Ada

Ada is walking purposefully around the room, counting as she goes. ‘Forty nine, fifty, fifty one, fifty two.’ Her father appears climbing the spiral staircase from below. She stops by the window.
‘What is it you are doing Ada?’ He asks.
‘Measuring Father.’ Ada continues to step and count until she reaches the staircase. ‘The carpenter at Whitmans Dock told me I should know to measure things against my own body. He took his folding ruler and measured my handspan. Look.’ She stretches her thumb and small finger apart as far as she can and places her hand against the spine of a book on the table nearby. ‘Six inches, just a little less.’ Her father smiles.

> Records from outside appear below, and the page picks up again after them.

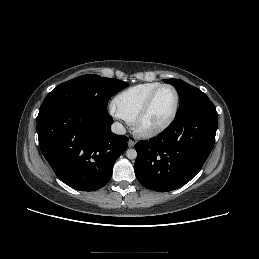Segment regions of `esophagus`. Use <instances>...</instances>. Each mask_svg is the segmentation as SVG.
I'll return each instance as SVG.
<instances>
[{"instance_id": "34e87169", "label": "esophagus", "mask_w": 259, "mask_h": 259, "mask_svg": "<svg viewBox=\"0 0 259 259\" xmlns=\"http://www.w3.org/2000/svg\"><path fill=\"white\" fill-rule=\"evenodd\" d=\"M134 145H135V142L130 139V140L128 141V146H129V147H133Z\"/></svg>"}]
</instances>
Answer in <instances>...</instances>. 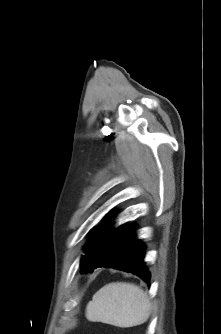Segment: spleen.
I'll list each match as a JSON object with an SVG mask.
<instances>
[{
    "label": "spleen",
    "mask_w": 221,
    "mask_h": 334,
    "mask_svg": "<svg viewBox=\"0 0 221 334\" xmlns=\"http://www.w3.org/2000/svg\"><path fill=\"white\" fill-rule=\"evenodd\" d=\"M151 313L147 294L137 285L126 282L108 283L87 304L86 318L116 327L128 328L145 323Z\"/></svg>",
    "instance_id": "obj_1"
}]
</instances>
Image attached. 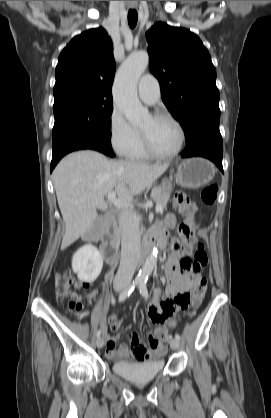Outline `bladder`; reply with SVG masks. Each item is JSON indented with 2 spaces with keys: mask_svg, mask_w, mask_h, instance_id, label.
Returning a JSON list of instances; mask_svg holds the SVG:
<instances>
[{
  "mask_svg": "<svg viewBox=\"0 0 271 418\" xmlns=\"http://www.w3.org/2000/svg\"><path fill=\"white\" fill-rule=\"evenodd\" d=\"M164 366V360L160 356L146 361L118 360L113 363L112 370L132 383L145 384L161 374Z\"/></svg>",
  "mask_w": 271,
  "mask_h": 418,
  "instance_id": "1",
  "label": "bladder"
}]
</instances>
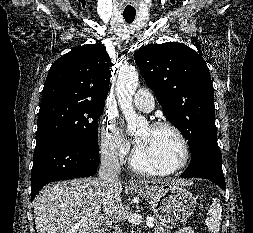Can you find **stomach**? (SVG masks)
Returning a JSON list of instances; mask_svg holds the SVG:
<instances>
[{"label": "stomach", "mask_w": 253, "mask_h": 233, "mask_svg": "<svg viewBox=\"0 0 253 233\" xmlns=\"http://www.w3.org/2000/svg\"><path fill=\"white\" fill-rule=\"evenodd\" d=\"M134 191L149 200L151 210L164 223L176 225L186 220L195 210L193 195L179 184L150 185L142 183Z\"/></svg>", "instance_id": "obj_1"}]
</instances>
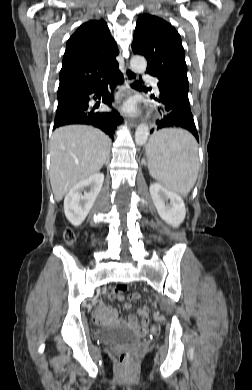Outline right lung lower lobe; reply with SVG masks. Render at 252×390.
<instances>
[{
	"label": "right lung lower lobe",
	"instance_id": "1",
	"mask_svg": "<svg viewBox=\"0 0 252 390\" xmlns=\"http://www.w3.org/2000/svg\"><path fill=\"white\" fill-rule=\"evenodd\" d=\"M124 78L119 69L99 85L85 88L76 94L58 101L56 117L53 129L69 124L93 125L104 131L113 140L115 129L122 123V117L113 109L110 113L96 111L95 107H90L88 102L90 95H103V102L111 107L113 96L107 88L114 90L118 83H123Z\"/></svg>",
	"mask_w": 252,
	"mask_h": 390
}]
</instances>
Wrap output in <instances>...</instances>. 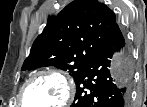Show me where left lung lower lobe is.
<instances>
[{"label": "left lung lower lobe", "mask_w": 147, "mask_h": 107, "mask_svg": "<svg viewBox=\"0 0 147 107\" xmlns=\"http://www.w3.org/2000/svg\"><path fill=\"white\" fill-rule=\"evenodd\" d=\"M114 51L127 56L125 39L116 24L107 40L87 62L76 83V95L71 107H127L130 97L131 75L115 82L108 68Z\"/></svg>", "instance_id": "left-lung-lower-lobe-1"}]
</instances>
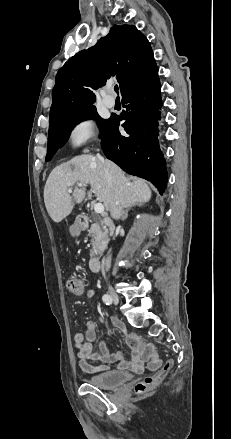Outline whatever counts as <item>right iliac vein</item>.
<instances>
[{"instance_id":"63e3f726","label":"right iliac vein","mask_w":231,"mask_h":439,"mask_svg":"<svg viewBox=\"0 0 231 439\" xmlns=\"http://www.w3.org/2000/svg\"><path fill=\"white\" fill-rule=\"evenodd\" d=\"M108 294L111 297V299H112L114 304H118L119 303V296H118V294L115 292V290L113 288L109 287Z\"/></svg>"}]
</instances>
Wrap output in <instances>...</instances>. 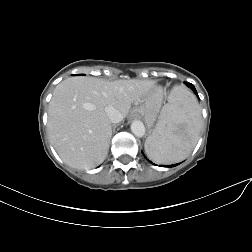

‘He measured my tread as well, said I could tell the distance from the boat house to Beacon’s Bell just by walking it. See, my stride is one and a half feet almost exactly, if I stretch just a little.’ She moves past her father and continues to walk around the room tapping her fingers against her thigh at every step until she is back next to the stair rail.

‘It took me forty six steps. He wrote it down with a pencil on an oak beam. forty six multiplied by one and a half is sixty nine feet which is twenty three yards. Or so he said.
‘I asked him how many steps in a mile and he said to come back after lunch so I did and he wrote it down for me. One thousand seven hundred and sixty yards in a mile which is…’
Ada fished about in her pocket for a scrap of paper and showed her father.  1760 yards = 5280 feet which is 3520 steps.
‘But why are you counting your steps in here?’ Ada’s father needed to tend to the lamp but knew not to trust the look in Ada’s eye.
‘Well,’ said Ada reluctantly. ‘If I can walk two thousand six hundred and forty steps, I can walk a mile and if I can walk a mile then maybe I can walk two miles and if I can walk that far then maybe I could walk the five miles to Leymouth to visit my mother.’ She finished in a rush and stared defiantly at the wall behind her father’s head.
‘Ada,’ her father began and then hesitated.
‘Ada, your mother never went to Leymouth.’
‘But I thought…’ Ada was confused. ‘But Mary said… Well, where did she go then?’ She demanded. There were four other towns marked on the turnpike. ‘Did she go to Smithfield?’
Ada’s father began again to climb the stairs, his boots heavy on the iron treads. ‘Your mother went to heaven Ada, she died in childbirth when you were three’
‘But Father!’ Ada starts up the staircase after him forgetting to count.
‘Father, how many steps will that be?’
‘Too many to count Ada’ Her father’s voice came down muffled from the room above. ‘And all of them uphill.’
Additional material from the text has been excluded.